The brief, bizarre and explosive life of record producer Joe Meek is the subject of a new black comedy reports Charles Hutchinson.

THE meek shall inherit the Earth, but then along came Joe Meek to shoot that theory out of the water.

Before there was Phil Spector, there was Joe Meek, the first independent record producer.

His was a brief, bizarre and explosive life, a story of chaos, tragedy, amphetamine addiction, witchcraft and madness - and innovative hit recordings Johnny Remember Me, Have I The Right and Telstar, engineered in his North London home studio.

His story is the subject of a new play by Lock, Stock And Two Smoking Barrels star Nick Moran and James Hicks, directed by Michael Bogdanov.

Telstar opened in Cambridge this week and plays the Grand Opera House in York next week, with Con O'Neill in the role of the tone deaf Meek; Adam Rickitt as his one-hit wonder protg, Heinz, and Linda Robson as Violet Shenton, the landlady with whom he had a fateful alliance.

"He's one of the great stories never told," says Con, who last appeared in York in 1991, playing another troubled soul, the schizophrenic Woyzeck at the Arts Centre.

"Joe Meek was an exceptional man who changed the face of pop music...in his kitchen.

"If not a genius, he came as close as a mortal man can come to being a genius.

"By the age of nine he had built the first television set in his village in Gloucestershire, and he invented everything to create the music he wanted to make, like recording the sound of marbles being dropped into his bathroom loo."

Was his self-destruction inevitable? "I think most creative people who go out on a limb and use their creativity in an extreme and unique fashion have to have a maverick streak," says Con.

"He never patented his portable tape machine or the microphones he created because he had no grasp of the financial side of the business.

"He was broke, penniless, riddled with fear and guilt about his repressed homosexuality, and he ended up shooting himself in the head, after shooting his landlady a few seconds earlier."

The resulting play is not a musical but a play with music. "It's a very black comedy. Nick and James have a great ear for dialogue, the Cockney banter is like a machine gun, and it's vitriolic, passionate, and very, very funny, and because of the subject matter it's very black," says Con.

"It's Ortonesque, and it's a great shame that Joe Orton never wrote anything about him because he would have nailed Meek's gothic pantomime life."

Coronation Street pin-up Adam Rickitt, meanwhile, can bring his own experiences in the fiery furnace of the pop industry to playing Heinz, the 17-year-old bacon slicer from Southampton who charted at number five in 1963 with Just Like Eddie.
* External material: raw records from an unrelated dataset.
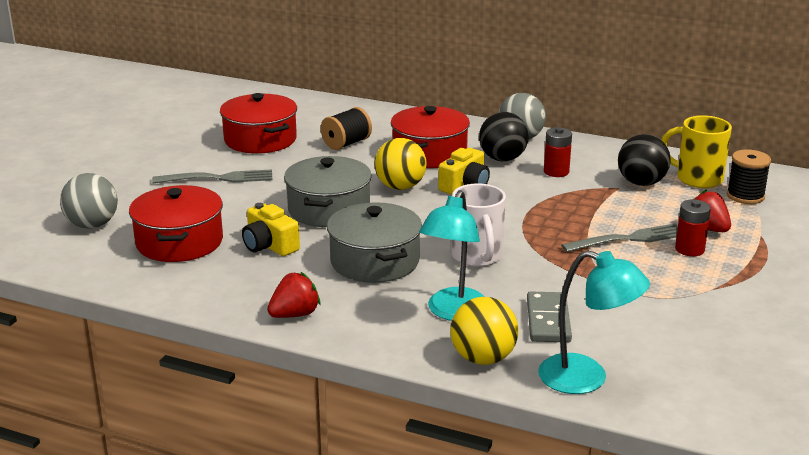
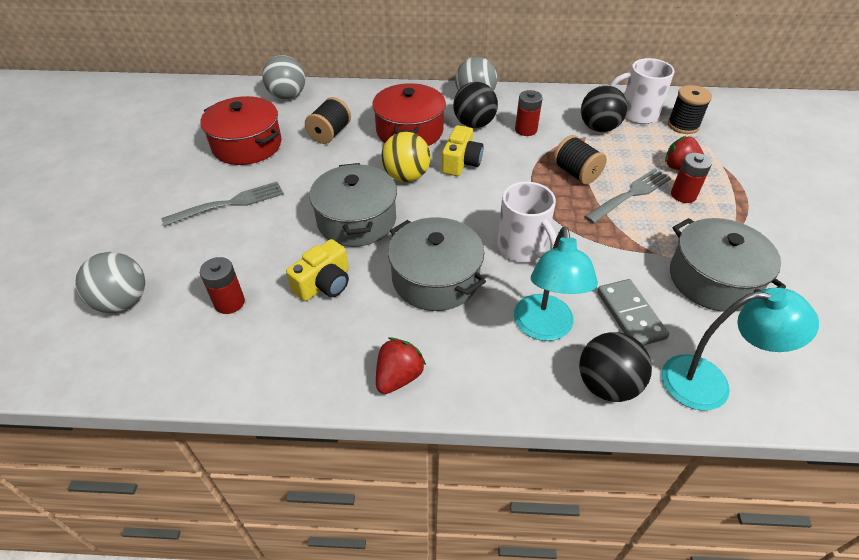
camera: 20 degrees left, 20 degrees up
red pot [129,185,223,262] -> red battery [200,257,245,314]
yellow camera [242,203,300,256] -> yellow camera turned 75 degrees counterclockwise [286,239,349,301]
yellow ball [450,297,519,365] -> black ball [579,332,652,402]
yellow mug [662,115,732,188] -> white mug [610,58,675,124]
none -> grey ball [262,55,305,100]
none -> black spool [553,135,607,185]
none -> grey pot [670,218,786,312]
"There were similarities in the control side of the business. I hated it from the moment I started my pop career.

"I wanted out from the day I started, and there I was on a six-album deal, but I jumped ship after only one and there was a bit of difficulty about that because the album sold well, so I had to go through the courts," he says.

Adam sees Heinz as the original Pop Idol star. "Joe Meek was this amazingly talented producer who attracted talented people to work with him in his bubble of creativity, and then along came Heinz who couldn't sing, couldn't play but wanted to be famous.

"Joe should have said 'no, go back to your bacon-slicing job', but he didn't because he took a fancy to him," he says.

"Joe was able to lay down three vocals over each other to cover Heinz's lack of singing ability.

"Now everyone can do that but Joe was the first. Heinz was at the forefront of the pop industry putting a pretty boy at the front and then watching him burst."

Adam has left behind Coronation Street for the second time to pursue other acting opportunities, grateful for the soap profile that enables him to do "something new, exciting and cultish."

"There was no creativity in the pop business for me, and I know what counts for me is creativity," he says.

"I turned down Celebrity Big Brother, saying I was doing this show instead.

"Unfortunately there are now two industries: the celebrity industry and the acting industry, and there's probably more money in the celebrity world, but that's only good for the short term.

"If you can sustain a career as an actor, it has to be better."

Telstar, Grand Opera House, York, Tuesday to Saturday, 7.30pm, plus 2.30pm Wednesday and Saturday matinees. Box office: 0870 606 3590.